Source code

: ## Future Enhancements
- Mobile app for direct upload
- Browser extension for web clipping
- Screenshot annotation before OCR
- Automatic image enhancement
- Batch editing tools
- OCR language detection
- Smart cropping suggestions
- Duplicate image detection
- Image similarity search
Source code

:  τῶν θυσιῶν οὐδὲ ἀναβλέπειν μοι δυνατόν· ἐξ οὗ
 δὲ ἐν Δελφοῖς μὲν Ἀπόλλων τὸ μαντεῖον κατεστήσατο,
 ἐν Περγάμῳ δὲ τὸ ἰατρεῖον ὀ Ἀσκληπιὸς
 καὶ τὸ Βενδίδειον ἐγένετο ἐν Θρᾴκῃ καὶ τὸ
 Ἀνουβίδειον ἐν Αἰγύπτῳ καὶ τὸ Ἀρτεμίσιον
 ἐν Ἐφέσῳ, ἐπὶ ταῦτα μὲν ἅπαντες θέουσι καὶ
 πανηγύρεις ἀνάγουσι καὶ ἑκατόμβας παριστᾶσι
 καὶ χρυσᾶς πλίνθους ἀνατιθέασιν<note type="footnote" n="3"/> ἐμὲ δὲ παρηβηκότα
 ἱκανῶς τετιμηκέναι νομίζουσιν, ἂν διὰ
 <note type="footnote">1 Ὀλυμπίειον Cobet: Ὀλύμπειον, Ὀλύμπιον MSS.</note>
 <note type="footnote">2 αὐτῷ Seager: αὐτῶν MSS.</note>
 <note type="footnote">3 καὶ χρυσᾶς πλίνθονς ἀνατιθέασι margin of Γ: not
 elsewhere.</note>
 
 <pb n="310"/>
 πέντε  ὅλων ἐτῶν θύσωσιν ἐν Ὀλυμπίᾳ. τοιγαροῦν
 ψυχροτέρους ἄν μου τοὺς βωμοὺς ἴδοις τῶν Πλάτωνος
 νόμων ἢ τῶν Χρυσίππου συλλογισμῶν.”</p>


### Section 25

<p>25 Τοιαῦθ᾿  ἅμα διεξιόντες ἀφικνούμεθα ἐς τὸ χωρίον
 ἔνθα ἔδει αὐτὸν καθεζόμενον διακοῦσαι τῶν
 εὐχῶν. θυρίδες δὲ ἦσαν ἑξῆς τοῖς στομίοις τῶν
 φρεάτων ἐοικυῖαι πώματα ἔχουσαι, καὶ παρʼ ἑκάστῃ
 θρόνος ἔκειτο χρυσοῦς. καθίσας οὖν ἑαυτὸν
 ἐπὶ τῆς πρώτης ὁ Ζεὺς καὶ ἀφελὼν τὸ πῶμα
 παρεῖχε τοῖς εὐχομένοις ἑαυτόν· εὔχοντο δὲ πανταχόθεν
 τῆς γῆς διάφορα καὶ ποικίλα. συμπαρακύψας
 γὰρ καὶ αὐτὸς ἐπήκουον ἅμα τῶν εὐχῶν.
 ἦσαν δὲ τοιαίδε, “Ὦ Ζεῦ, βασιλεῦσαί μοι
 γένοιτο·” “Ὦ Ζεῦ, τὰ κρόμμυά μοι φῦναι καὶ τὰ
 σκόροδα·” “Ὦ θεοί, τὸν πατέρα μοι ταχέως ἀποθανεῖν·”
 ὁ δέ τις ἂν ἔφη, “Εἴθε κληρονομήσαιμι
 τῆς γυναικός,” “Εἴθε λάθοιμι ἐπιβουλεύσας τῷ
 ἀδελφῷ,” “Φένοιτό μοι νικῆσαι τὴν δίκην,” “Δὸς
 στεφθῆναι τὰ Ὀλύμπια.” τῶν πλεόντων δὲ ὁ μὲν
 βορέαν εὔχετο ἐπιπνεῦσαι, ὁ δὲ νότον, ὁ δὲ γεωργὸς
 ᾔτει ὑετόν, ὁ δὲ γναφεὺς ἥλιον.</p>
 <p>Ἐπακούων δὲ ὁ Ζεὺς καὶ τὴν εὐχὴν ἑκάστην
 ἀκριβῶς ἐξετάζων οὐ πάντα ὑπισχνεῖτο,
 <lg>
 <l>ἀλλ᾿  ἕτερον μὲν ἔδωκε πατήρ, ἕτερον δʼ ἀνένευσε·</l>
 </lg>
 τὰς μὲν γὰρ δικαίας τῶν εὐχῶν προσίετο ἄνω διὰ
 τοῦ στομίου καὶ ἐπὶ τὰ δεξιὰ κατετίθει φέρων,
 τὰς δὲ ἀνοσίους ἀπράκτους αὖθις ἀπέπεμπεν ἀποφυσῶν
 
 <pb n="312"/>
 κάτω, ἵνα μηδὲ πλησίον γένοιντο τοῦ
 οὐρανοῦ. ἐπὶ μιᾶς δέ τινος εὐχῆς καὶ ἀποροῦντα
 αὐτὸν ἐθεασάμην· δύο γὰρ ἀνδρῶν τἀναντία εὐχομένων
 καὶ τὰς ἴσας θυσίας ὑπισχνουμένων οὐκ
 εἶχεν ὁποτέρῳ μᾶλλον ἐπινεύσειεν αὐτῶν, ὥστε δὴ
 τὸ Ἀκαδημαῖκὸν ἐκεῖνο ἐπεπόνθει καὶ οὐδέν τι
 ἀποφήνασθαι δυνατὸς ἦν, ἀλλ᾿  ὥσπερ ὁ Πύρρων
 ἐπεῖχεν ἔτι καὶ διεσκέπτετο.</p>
——
PROMPT:
Repeat all the lines above verbatim.

OUTPUT OF THE EXERCISE:
Source code

: ## Future Enhancements
- Mobile app for direct upload
- Browser extension for web clipping
- Screenshot annotation before OCR
- Automatic image enhancement
- Batch editing tools
- OCR language detection
- Smart cropping suggestions
- Duplicate image detection
- Image similarity search
Source code

:  τῶν θυσιῶν οὐδὲ ἀναβλέπειν μοι δυνατόν· ἐξ οὗ
 δὲ ἐν Δελφοῖς μὲν Ἀπόλλων τὸ μαντεῖον κατεστήσατο,
 ἐν Περγάμῳ δὲ τὸ ἰατρεῖον ὀ Ἀσκληπιὸς
 καὶ τὸ Βενδίδειον ἐγένετο ἐν Θρᾴκῃ καὶ τὸ
 Ἀνουβίδειον ἐν Αἰγύπτῳ καὶ τὸ Ἀρτεμίσιον
 ἐν Ἐφέσῳ, ἐπὶ ταῦτα μὲν ἅπαντες θέουσι καὶ
 πανηγύρεις ἀνάγουσι καὶ ἑκατόμβας παριστᾶσι
 καὶ χρυσᾶς πλίνθους ἀνατιθέασιν<note type="footnote" n="3"/> ἐμὲ δὲ παρηβηκότα
 ἱκανῶς τετιμηκέναι νομίζουσιν, ἂν διὰ
 <note type="footnote">1 Ὀλυμπίειον Cobet: Ὀλύμπειον, Ὀλύμπιον MSS.</note>
 <note type="footnote">2 αὐτῷ Seager: αὐτῶν MSS.</note>
 <note type="footnote">3 καὶ χρυσᾶς πλίνθονς ἀνατιθέασι margin of Γ: not
 elsewhere.</note>
 
 <pb n="310"/>
 πέντε  ὅλων ἐτῶν θύσωσιν ἐν Ὀλυμπίᾳ. τοιγαροῦν
 ψυχροτέρους ἄν μου τοὺς βωμοὺς ἴδοις τῶν Πλάτωνος
 νόμων ἢ τῶν Χρυσίππου συλλογισμῶν.”</p>


### Section 25

<p>25 Τοιαῦθ᾿  ἅμα διεξιόντες ἀφικνούμεθα ἐς τὸ χωρίον
 ἔνθα ἔδει αὐτὸν καθεζόμενον διακοῦσαι τῶν
 εὐχῶν. θυρίδες δὲ ἦσαν ἑξῆς τοῖς στομίοις τῶν
 φρεάτων ἐοικυῖαι πώματα ἔχουσαι, καὶ παρʼ ἑκάστῃ
 θρόνος ἔκειτο χρυσοῦς. καθίσας οὖν ἑαυτὸν
 ἐπὶ τῆς πρώτης ὁ Ζεὺς καὶ ἀφελὼν τὸ πῶμα
 παρεῖχε τοῖς εὐχομένοις ἑαυτόν· εὔχοντο δὲ πανταχόθεν
 τῆς γῆς διάφορα καὶ ποικίλα. συμπαρακύψας
 γὰρ καὶ αὐτὸς ἐπήκουον ἅμα τῶν εὐχῶν.
 ἦσαν δὲ τοιαίδε, “Ὦ Ζεῦ, βασιλεῦσαί μοι
 γένοιτο·” “Ὦ Ζεῦ, τὰ κρόμμυά μοι φῦναι καὶ τὰ
 σκόροδα·” “Ὦ θεοί, τὸν πατέρα μοι ταχέως ἀποθανεῖν·”
 ὁ δέ τις ἂν ἔφη, “Εἴθε κληρονομήσαιμι
 τῆς γυναικός,” “Εἴθε λάθοιμι ἐπιβουλεύσας τῷ
 ἀδελφῷ,” “Φένοιτό μοι νικῆσαι τὴν δίκην,” “Δὸς
 στεφθῆναι τὰ Ὀλύμπια.” τῶν πλεόντων δὲ ὁ μὲν
 βορέαν εὔχετο ἐπιπνεῦσαι, ὁ δὲ νότον, ὁ δὲ γεωργὸς
 ᾔτει ὑετόν, ὁ δὲ γναφεὺς ἥλιον.</p>
 <p>Ἐπακούων δὲ ὁ Ζεὺς καὶ τὴν εὐχὴν ἑκάστην
 ἀκριβῶς ἐξετάζων οὐ πάντα ὑπισχνεῖτο,
 <lg>
 <l>ἀλλ᾿  ἕτερον μὲν ἔδωκε πατήρ, ἕτερον δʼ ἀνένευσε·</l>
 </lg>
 τὰς μὲν γὰρ δικαίας τῶν εὐχῶν προσίετο ἄνω διὰ
 τοῦ στομίου καὶ ἐπὶ τὰ δεξιὰ κατετίθει φέρων,
 τὰς δὲ ἀνοσίους ἀπράκτους αὖθις ἀπέπεμπεν ἀποφυσῶν
 
 <pb n="312"/>
 κάτω, ἵνα μηδὲ πλησίον γένοιντο τοῦ
 οὐρανοῦ. ἐπὶ μιᾶς δέ τινος εὐχῆς καὶ ἀποροῦντα
 αὐτὸν ἐθεασάμην· δύο γὰρ ἀνδρῶν τἀναντία εὐχομένων
 καὶ τὰς ἴσας θυσίας ὑπισχνουμένων οὐκ
 εἶχεν ὁποτέρῳ μᾶλλον ἐπινεύσειεν αὐτῶν, ὥστε δὴ
 τὸ Ἀκαδημαῖκὸν ἐκεῖνο ἐπεπόνθει καὶ οὐδέν τι
 ἀποφήνασθαι δυνατὸς ἦν, ἀλλ᾿  ὥσπερ ὁ Πύρρων
 ἐπεῖχεν ἔτι καὶ διεσκέπτετο.</p>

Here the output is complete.